Task objective.
Every line containing the word "onto" must be pulled from the records.
::::::::
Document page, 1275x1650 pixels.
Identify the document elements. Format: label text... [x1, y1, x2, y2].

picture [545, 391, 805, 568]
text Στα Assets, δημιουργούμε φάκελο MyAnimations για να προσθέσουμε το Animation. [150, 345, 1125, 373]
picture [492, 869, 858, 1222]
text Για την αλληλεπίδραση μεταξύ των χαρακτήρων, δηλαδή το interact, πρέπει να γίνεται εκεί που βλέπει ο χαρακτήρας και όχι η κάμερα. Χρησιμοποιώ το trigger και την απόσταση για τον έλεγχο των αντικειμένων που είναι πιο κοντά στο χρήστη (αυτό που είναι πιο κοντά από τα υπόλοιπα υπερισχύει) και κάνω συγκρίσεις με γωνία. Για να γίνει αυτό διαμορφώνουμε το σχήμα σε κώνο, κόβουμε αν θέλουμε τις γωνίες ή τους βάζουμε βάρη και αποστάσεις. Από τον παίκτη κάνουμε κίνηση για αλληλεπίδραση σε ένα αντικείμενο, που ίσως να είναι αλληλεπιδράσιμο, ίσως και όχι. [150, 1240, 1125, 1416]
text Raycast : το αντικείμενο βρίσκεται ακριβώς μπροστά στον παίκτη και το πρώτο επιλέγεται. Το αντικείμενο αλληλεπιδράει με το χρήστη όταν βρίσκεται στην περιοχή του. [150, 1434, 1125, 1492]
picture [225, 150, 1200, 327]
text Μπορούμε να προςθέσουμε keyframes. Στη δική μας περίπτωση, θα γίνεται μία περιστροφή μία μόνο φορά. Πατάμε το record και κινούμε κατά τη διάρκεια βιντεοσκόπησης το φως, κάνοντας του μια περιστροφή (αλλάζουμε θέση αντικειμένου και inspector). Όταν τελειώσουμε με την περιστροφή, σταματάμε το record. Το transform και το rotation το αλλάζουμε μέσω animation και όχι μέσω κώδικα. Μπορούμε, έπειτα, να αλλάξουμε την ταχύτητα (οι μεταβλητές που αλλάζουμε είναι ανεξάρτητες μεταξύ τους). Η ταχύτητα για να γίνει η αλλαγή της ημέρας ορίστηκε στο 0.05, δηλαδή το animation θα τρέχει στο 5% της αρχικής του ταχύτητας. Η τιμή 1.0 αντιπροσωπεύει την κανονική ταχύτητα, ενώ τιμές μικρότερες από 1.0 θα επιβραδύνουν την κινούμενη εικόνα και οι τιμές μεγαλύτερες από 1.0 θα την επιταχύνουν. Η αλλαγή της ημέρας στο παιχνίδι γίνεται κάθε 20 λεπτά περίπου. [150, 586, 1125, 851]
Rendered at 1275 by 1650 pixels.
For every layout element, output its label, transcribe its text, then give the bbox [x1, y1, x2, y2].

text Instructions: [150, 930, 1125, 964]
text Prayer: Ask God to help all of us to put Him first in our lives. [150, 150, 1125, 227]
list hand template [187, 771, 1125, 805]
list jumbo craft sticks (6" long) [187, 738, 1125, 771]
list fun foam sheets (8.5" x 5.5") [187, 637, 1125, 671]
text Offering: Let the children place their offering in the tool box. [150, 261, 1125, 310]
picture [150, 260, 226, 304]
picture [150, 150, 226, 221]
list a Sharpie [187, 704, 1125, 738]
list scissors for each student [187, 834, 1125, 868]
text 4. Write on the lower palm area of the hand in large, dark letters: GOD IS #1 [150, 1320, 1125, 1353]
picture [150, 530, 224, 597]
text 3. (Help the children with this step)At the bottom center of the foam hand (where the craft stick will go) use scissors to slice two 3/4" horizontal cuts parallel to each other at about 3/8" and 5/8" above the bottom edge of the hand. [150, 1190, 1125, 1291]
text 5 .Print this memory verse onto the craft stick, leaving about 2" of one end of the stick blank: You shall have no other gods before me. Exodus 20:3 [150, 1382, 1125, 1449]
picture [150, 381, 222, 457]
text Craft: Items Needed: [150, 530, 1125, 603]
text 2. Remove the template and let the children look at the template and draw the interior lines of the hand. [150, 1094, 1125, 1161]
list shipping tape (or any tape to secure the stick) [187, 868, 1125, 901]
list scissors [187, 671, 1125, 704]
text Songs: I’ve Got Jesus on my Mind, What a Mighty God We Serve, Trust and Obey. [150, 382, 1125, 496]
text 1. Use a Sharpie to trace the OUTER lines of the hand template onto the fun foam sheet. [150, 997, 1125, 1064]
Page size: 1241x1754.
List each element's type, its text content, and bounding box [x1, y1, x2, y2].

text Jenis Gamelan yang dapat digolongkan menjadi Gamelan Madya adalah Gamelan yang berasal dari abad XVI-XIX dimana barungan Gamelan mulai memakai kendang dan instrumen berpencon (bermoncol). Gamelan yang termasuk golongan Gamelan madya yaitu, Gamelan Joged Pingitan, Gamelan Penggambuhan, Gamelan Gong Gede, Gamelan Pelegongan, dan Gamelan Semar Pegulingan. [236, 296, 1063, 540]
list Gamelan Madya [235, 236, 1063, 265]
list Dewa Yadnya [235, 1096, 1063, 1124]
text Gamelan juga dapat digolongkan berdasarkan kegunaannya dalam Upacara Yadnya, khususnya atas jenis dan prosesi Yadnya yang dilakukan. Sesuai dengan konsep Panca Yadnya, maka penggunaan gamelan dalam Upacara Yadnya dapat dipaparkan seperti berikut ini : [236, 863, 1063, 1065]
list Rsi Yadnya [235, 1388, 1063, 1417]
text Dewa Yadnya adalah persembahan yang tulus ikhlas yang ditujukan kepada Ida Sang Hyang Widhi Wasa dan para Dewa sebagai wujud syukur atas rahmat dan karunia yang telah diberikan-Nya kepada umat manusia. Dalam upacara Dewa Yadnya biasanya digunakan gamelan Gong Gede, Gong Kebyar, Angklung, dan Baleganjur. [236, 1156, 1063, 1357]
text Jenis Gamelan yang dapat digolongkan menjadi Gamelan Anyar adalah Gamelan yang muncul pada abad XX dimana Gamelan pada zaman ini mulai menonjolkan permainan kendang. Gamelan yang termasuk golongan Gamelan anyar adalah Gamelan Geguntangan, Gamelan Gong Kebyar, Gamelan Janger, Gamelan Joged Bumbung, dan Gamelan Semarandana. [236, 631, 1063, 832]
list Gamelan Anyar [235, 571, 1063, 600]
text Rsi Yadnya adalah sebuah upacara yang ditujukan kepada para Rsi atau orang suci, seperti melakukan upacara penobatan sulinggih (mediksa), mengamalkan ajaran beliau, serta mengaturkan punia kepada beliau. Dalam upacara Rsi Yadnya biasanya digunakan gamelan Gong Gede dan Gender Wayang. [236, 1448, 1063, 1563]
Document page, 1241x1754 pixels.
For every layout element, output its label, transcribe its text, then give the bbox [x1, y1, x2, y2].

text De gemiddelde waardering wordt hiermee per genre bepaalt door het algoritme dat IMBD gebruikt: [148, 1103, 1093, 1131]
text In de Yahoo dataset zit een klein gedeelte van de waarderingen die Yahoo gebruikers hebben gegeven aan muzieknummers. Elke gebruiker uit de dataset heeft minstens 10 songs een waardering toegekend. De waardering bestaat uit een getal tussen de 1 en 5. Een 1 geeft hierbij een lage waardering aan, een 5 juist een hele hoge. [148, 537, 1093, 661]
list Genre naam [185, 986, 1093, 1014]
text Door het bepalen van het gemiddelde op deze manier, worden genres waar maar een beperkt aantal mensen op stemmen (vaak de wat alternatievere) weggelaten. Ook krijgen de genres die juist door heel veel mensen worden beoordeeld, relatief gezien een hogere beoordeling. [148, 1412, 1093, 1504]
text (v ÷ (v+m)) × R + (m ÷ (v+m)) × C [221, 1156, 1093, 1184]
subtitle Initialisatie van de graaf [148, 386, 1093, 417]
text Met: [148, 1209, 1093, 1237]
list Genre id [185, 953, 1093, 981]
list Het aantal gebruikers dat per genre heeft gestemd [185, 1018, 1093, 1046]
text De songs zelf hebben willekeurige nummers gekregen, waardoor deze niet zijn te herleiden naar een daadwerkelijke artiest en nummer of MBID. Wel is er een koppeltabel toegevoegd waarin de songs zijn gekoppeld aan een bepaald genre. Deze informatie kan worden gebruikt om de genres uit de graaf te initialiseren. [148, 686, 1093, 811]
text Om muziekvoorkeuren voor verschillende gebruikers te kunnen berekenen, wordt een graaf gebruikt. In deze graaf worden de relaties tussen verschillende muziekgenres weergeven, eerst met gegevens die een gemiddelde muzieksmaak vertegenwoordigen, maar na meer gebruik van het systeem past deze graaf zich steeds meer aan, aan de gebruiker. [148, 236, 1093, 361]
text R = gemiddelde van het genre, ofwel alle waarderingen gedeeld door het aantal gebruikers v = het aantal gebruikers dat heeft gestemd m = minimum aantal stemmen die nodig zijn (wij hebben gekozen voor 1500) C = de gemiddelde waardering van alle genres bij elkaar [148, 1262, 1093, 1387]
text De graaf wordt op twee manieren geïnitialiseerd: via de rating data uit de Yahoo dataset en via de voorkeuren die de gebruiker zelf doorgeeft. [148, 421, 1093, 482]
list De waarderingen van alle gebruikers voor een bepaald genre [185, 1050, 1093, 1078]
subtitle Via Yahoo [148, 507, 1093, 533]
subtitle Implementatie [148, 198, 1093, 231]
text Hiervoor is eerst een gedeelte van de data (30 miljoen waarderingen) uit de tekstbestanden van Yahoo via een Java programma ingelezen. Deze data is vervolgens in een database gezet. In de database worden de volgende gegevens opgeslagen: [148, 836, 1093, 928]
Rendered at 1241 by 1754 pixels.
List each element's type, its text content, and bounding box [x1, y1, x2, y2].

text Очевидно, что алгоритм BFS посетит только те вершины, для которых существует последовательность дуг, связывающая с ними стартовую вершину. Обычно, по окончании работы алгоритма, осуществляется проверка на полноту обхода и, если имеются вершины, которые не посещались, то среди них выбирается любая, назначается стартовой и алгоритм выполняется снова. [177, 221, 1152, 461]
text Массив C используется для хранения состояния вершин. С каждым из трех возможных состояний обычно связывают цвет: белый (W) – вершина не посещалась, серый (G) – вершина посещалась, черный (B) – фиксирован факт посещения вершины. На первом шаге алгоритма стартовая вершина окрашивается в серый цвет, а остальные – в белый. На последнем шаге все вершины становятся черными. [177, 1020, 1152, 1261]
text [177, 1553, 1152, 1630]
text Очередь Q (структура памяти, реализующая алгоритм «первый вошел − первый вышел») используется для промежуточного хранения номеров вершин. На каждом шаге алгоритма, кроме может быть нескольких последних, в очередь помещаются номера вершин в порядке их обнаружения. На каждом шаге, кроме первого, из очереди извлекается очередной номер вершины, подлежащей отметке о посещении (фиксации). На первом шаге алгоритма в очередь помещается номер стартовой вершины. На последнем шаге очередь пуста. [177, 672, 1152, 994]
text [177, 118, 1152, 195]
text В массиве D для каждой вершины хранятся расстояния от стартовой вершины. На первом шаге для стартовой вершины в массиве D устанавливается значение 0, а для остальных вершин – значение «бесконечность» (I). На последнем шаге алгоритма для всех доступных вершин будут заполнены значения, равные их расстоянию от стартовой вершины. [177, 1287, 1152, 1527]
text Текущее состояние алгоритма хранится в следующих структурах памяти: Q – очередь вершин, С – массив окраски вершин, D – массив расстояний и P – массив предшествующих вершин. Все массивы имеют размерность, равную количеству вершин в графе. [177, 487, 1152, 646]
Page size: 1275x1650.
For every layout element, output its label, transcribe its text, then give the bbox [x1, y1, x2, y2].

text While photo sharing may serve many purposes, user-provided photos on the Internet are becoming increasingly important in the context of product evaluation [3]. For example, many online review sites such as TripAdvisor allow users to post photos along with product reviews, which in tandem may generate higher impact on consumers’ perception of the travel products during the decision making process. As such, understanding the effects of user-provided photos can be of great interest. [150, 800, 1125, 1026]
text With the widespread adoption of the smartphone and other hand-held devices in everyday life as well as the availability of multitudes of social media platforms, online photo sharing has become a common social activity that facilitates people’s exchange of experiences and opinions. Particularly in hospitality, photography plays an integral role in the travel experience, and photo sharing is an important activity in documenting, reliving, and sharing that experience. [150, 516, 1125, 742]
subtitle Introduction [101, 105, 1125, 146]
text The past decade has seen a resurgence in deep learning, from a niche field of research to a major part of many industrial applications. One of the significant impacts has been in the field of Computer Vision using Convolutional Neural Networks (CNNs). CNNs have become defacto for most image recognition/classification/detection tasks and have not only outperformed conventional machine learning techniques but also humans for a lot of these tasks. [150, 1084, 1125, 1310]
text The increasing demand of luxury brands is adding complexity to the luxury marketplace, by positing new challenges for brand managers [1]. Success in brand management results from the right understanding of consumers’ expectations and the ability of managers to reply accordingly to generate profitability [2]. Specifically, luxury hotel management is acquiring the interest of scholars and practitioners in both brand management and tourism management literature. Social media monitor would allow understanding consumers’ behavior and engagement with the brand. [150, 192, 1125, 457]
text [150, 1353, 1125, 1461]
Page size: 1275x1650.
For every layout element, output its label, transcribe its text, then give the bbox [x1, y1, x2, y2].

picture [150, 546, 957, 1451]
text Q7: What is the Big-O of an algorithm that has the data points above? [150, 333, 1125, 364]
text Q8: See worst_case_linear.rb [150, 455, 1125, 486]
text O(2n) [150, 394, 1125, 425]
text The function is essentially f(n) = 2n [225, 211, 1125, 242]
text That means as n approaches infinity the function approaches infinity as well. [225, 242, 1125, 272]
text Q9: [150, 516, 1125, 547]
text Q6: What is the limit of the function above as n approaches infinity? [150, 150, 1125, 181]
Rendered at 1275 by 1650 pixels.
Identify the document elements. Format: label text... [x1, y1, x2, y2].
::::::::
Solution to this task.
text 5 .Print this memory verse onto the craft stick, leaving about 2" of one end of the stick blank: You shall have no other gods before me. Exodus 20:3 [150, 1382, 1125, 1449]
text 1. Use a Sharpie to trace the OUTER lines of the hand template onto the fun foam sheet. [150, 997, 1125, 1064]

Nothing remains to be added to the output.